• _Task to complete_: Omit every picture and write out the rest of the records exactly.

Data provided: Begin

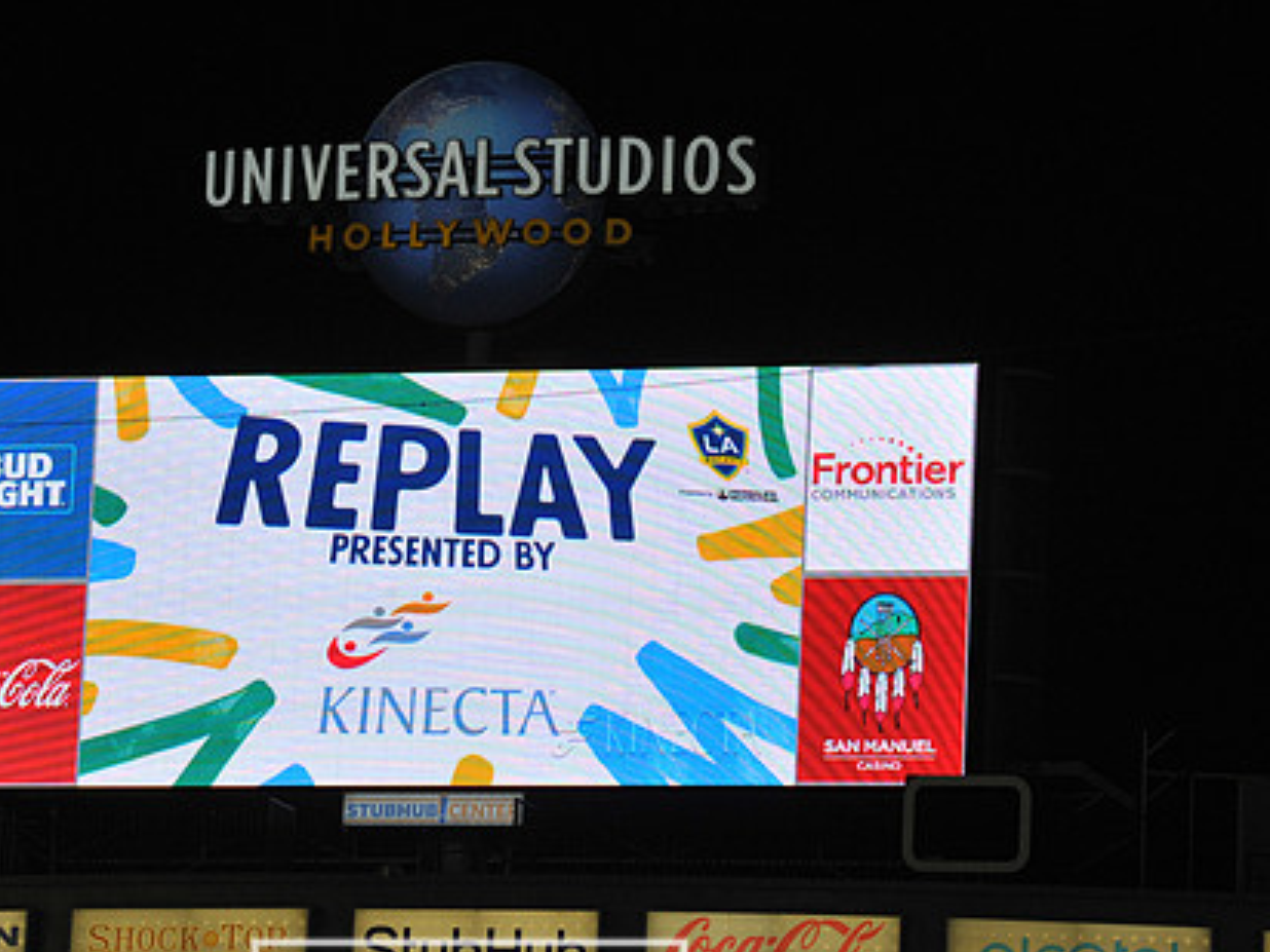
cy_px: 518
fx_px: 8695
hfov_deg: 8.4
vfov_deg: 6.3
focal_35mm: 237
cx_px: 469
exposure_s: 1/400
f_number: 10
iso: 1600
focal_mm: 175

Data provided: End

• _Expected answer_:
cy_px: 518
fx_px: 8695
hfov_deg: 8.4
vfov_deg: 6.3
focal_35mm: 237
cx_px: 469
exposure_s: 1/400
f_number: 10
iso: 1600
focal_mm: 175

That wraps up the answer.